AVAILABLE RECORDS:

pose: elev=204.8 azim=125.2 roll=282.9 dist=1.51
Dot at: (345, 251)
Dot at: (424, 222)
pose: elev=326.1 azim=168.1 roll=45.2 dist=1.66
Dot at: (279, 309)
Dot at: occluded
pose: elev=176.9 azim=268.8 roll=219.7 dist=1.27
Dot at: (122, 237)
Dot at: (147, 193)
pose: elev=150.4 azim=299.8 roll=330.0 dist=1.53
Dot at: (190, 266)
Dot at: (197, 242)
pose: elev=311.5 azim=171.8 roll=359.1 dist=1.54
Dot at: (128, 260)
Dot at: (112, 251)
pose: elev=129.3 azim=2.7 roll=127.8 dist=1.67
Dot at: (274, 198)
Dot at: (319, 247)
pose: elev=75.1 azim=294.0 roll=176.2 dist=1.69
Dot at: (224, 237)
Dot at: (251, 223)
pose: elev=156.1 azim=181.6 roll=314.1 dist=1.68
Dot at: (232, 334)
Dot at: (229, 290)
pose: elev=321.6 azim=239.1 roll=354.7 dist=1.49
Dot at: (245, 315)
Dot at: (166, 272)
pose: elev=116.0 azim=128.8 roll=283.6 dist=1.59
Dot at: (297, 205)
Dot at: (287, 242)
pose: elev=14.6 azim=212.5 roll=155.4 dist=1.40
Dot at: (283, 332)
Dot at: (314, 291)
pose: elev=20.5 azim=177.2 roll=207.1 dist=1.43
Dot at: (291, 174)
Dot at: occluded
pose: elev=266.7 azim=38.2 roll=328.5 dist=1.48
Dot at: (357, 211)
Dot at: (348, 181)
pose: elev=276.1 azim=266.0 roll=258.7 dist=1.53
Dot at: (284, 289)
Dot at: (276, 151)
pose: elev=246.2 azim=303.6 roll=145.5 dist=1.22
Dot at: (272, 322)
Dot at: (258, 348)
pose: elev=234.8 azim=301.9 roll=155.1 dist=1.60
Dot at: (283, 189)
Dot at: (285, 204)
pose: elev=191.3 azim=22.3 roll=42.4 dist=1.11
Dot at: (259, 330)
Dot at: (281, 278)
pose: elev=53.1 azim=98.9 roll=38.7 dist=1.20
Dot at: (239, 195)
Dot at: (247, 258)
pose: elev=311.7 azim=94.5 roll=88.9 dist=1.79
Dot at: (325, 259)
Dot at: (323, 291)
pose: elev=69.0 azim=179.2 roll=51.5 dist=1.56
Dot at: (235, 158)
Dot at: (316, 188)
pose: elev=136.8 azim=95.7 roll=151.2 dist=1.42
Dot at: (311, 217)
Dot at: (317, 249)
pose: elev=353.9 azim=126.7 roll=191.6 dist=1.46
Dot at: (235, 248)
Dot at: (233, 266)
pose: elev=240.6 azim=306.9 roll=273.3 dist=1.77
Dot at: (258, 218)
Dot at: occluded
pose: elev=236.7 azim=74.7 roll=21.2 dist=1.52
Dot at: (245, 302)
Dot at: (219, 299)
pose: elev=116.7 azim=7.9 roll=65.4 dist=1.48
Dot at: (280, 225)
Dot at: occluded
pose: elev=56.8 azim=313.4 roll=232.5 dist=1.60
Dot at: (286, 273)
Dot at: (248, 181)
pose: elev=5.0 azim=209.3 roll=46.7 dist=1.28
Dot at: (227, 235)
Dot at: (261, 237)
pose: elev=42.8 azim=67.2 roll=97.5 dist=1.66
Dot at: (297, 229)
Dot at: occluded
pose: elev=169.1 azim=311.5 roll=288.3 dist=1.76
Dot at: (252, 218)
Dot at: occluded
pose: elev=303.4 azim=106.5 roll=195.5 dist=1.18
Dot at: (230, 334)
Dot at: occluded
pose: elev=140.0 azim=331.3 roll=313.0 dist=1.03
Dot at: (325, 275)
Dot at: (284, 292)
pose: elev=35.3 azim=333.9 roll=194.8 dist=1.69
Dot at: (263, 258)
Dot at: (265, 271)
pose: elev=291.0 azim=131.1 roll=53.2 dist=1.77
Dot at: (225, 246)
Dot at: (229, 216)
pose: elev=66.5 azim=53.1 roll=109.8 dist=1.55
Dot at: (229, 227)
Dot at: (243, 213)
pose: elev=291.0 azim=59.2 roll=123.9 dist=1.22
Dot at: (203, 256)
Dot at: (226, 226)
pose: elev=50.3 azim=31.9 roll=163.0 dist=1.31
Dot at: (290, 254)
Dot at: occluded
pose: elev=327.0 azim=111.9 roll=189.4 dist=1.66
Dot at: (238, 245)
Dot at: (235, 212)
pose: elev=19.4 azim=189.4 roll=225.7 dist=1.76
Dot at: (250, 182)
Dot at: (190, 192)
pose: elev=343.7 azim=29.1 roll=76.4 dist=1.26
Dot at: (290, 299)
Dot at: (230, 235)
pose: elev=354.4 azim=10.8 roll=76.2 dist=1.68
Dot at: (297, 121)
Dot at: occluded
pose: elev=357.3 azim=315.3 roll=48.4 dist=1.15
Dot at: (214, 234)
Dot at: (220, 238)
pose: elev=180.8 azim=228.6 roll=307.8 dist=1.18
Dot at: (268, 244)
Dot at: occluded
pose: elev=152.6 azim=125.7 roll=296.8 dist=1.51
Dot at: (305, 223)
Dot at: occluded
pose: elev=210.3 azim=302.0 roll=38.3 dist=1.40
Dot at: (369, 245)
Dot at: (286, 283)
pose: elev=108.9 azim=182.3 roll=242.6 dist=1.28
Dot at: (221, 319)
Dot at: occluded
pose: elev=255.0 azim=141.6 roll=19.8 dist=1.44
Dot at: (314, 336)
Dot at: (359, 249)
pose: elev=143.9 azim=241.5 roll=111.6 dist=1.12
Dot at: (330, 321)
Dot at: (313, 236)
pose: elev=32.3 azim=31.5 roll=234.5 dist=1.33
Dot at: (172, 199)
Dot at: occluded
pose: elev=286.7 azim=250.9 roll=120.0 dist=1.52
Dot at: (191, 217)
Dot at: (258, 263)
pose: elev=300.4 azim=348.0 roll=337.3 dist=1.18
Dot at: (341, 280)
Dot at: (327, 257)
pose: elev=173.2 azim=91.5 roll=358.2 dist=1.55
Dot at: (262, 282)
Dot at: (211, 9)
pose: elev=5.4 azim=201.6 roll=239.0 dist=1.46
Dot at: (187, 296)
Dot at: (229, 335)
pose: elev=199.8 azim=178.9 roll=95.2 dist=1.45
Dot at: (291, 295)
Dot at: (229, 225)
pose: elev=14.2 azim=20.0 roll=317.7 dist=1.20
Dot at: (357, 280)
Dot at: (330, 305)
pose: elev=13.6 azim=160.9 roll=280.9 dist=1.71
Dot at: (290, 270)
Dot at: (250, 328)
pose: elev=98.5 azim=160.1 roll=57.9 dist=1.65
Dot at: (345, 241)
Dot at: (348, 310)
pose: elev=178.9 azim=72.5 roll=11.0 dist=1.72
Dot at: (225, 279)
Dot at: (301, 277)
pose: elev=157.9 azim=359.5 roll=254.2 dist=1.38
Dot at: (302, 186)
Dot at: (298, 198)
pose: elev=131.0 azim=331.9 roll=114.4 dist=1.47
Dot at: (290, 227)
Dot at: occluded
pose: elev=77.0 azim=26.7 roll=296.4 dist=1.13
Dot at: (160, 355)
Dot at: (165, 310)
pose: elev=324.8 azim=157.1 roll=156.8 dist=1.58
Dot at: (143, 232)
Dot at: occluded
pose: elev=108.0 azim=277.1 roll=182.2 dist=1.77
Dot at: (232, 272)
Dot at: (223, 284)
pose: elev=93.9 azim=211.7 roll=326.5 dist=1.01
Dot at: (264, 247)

WHAT THIS TASK INVOLVES: Copy every row above line for line, with no change to any character.

RESULT FOR THIS TASK:
pose: elev=204.8 azim=125.2 roll=282.9 dist=1.51
Dot at: (345, 251)
Dot at: (424, 222)
pose: elev=326.1 azim=168.1 roll=45.2 dist=1.66
Dot at: (279, 309)
Dot at: occluded
pose: elev=176.9 azim=268.8 roll=219.7 dist=1.27
Dot at: (122, 237)
Dot at: (147, 193)
pose: elev=150.4 azim=299.8 roll=330.0 dist=1.53
Dot at: (190, 266)
Dot at: (197, 242)
pose: elev=311.5 azim=171.8 roll=359.1 dist=1.54
Dot at: (128, 260)
Dot at: (112, 251)
pose: elev=129.3 azim=2.7 roll=127.8 dist=1.67
Dot at: (274, 198)
Dot at: (319, 247)
pose: elev=75.1 azim=294.0 roll=176.2 dist=1.69
Dot at: (224, 237)
Dot at: (251, 223)
pose: elev=156.1 azim=181.6 roll=314.1 dist=1.68
Dot at: (232, 334)
Dot at: (229, 290)
pose: elev=321.6 azim=239.1 roll=354.7 dist=1.49
Dot at: (245, 315)
Dot at: (166, 272)
pose: elev=116.0 azim=128.8 roll=283.6 dist=1.59
Dot at: (297, 205)
Dot at: (287, 242)
pose: elev=14.6 azim=212.5 roll=155.4 dist=1.40
Dot at: (283, 332)
Dot at: (314, 291)
pose: elev=20.5 azim=177.2 roll=207.1 dist=1.43
Dot at: (291, 174)
Dot at: occluded
pose: elev=266.7 azim=38.2 roll=328.5 dist=1.48
Dot at: (357, 211)
Dot at: (348, 181)
pose: elev=276.1 azim=266.0 roll=258.7 dist=1.53
Dot at: (284, 289)
Dot at: (276, 151)
pose: elev=246.2 azim=303.6 roll=145.5 dist=1.22
Dot at: (272, 322)
Dot at: (258, 348)
pose: elev=234.8 azim=301.9 roll=155.1 dist=1.60
Dot at: (283, 189)
Dot at: (285, 204)
pose: elev=191.3 azim=22.3 roll=42.4 dist=1.11
Dot at: (259, 330)
Dot at: (281, 278)
pose: elev=53.1 azim=98.9 roll=38.7 dist=1.20
Dot at: (239, 195)
Dot at: (247, 258)
pose: elev=311.7 azim=94.5 roll=88.9 dist=1.79
Dot at: (325, 259)
Dot at: (323, 291)
pose: elev=69.0 azim=179.2 roll=51.5 dist=1.56
Dot at: (235, 158)
Dot at: (316, 188)
pose: elev=136.8 azim=95.7 roll=151.2 dist=1.42
Dot at: (311, 217)
Dot at: (317, 249)
pose: elev=353.9 azim=126.7 roll=191.6 dist=1.46
Dot at: (235, 248)
Dot at: (233, 266)
pose: elev=240.6 azim=306.9 roll=273.3 dist=1.77
Dot at: (258, 218)
Dot at: occluded
pose: elev=236.7 azim=74.7 roll=21.2 dist=1.52
Dot at: (245, 302)
Dot at: (219, 299)
pose: elev=116.7 azim=7.9 roll=65.4 dist=1.48
Dot at: (280, 225)
Dot at: occluded
pose: elev=56.8 azim=313.4 roll=232.5 dist=1.60
Dot at: (286, 273)
Dot at: (248, 181)
pose: elev=5.0 azim=209.3 roll=46.7 dist=1.28
Dot at: (227, 235)
Dot at: (261, 237)
pose: elev=42.8 azim=67.2 roll=97.5 dist=1.66
Dot at: (297, 229)
Dot at: occluded
pose: elev=169.1 azim=311.5 roll=288.3 dist=1.76
Dot at: (252, 218)
Dot at: occluded
pose: elev=303.4 azim=106.5 roll=195.5 dist=1.18
Dot at: (230, 334)
Dot at: occluded
pose: elev=140.0 azim=331.3 roll=313.0 dist=1.03
Dot at: (325, 275)
Dot at: (284, 292)
pose: elev=35.3 azim=333.9 roll=194.8 dist=1.69
Dot at: (263, 258)
Dot at: (265, 271)
pose: elev=291.0 azim=131.1 roll=53.2 dist=1.77
Dot at: (225, 246)
Dot at: (229, 216)
pose: elev=66.5 azim=53.1 roll=109.8 dist=1.55
Dot at: (229, 227)
Dot at: (243, 213)
pose: elev=291.0 azim=59.2 roll=123.9 dist=1.22
Dot at: (203, 256)
Dot at: (226, 226)
pose: elev=50.3 azim=31.9 roll=163.0 dist=1.31
Dot at: (290, 254)
Dot at: occluded
pose: elev=327.0 azim=111.9 roll=189.4 dist=1.66
Dot at: (238, 245)
Dot at: (235, 212)
pose: elev=19.4 azim=189.4 roll=225.7 dist=1.76
Dot at: (250, 182)
Dot at: (190, 192)
pose: elev=343.7 azim=29.1 roll=76.4 dist=1.26
Dot at: (290, 299)
Dot at: (230, 235)
pose: elev=354.4 azim=10.8 roll=76.2 dist=1.68
Dot at: (297, 121)
Dot at: occluded
pose: elev=357.3 azim=315.3 roll=48.4 dist=1.15
Dot at: (214, 234)
Dot at: (220, 238)
pose: elev=180.8 azim=228.6 roll=307.8 dist=1.18
Dot at: (268, 244)
Dot at: occluded
pose: elev=152.6 azim=125.7 roll=296.8 dist=1.51
Dot at: (305, 223)
Dot at: occluded
pose: elev=210.3 azim=302.0 roll=38.3 dist=1.40
Dot at: (369, 245)
Dot at: (286, 283)
pose: elev=108.9 azim=182.3 roll=242.6 dist=1.28
Dot at: (221, 319)
Dot at: occluded
pose: elev=255.0 azim=141.6 roll=19.8 dist=1.44
Dot at: (314, 336)
Dot at: (359, 249)
pose: elev=143.9 azim=241.5 roll=111.6 dist=1.12
Dot at: (330, 321)
Dot at: (313, 236)
pose: elev=32.3 azim=31.5 roll=234.5 dist=1.33
Dot at: (172, 199)
Dot at: occluded
pose: elev=286.7 azim=250.9 roll=120.0 dist=1.52
Dot at: (191, 217)
Dot at: (258, 263)
pose: elev=300.4 azim=348.0 roll=337.3 dist=1.18
Dot at: (341, 280)
Dot at: (327, 257)
pose: elev=173.2 azim=91.5 roll=358.2 dist=1.55
Dot at: (262, 282)
Dot at: (211, 9)
pose: elev=5.4 azim=201.6 roll=239.0 dist=1.46
Dot at: (187, 296)
Dot at: (229, 335)
pose: elev=199.8 azim=178.9 roll=95.2 dist=1.45
Dot at: (291, 295)
Dot at: (229, 225)
pose: elev=14.2 azim=20.0 roll=317.7 dist=1.20
Dot at: (357, 280)
Dot at: (330, 305)
pose: elev=13.6 azim=160.9 roll=280.9 dist=1.71
Dot at: (290, 270)
Dot at: (250, 328)
pose: elev=98.5 azim=160.1 roll=57.9 dist=1.65
Dot at: (345, 241)
Dot at: (348, 310)
pose: elev=178.9 azim=72.5 roll=11.0 dist=1.72
Dot at: (225, 279)
Dot at: (301, 277)
pose: elev=157.9 azim=359.5 roll=254.2 dist=1.38
Dot at: (302, 186)
Dot at: (298, 198)
pose: elev=131.0 azim=331.9 roll=114.4 dist=1.47
Dot at: (290, 227)
Dot at: occluded
pose: elev=77.0 azim=26.7 roll=296.4 dist=1.13
Dot at: (160, 355)
Dot at: (165, 310)
pose: elev=324.8 azim=157.1 roll=156.8 dist=1.58
Dot at: (143, 232)
Dot at: occluded
pose: elev=108.0 azim=277.1 roll=182.2 dist=1.77
Dot at: (232, 272)
Dot at: (223, 284)
pose: elev=93.9 azim=211.7 roll=326.5 dist=1.01
Dot at: (264, 247)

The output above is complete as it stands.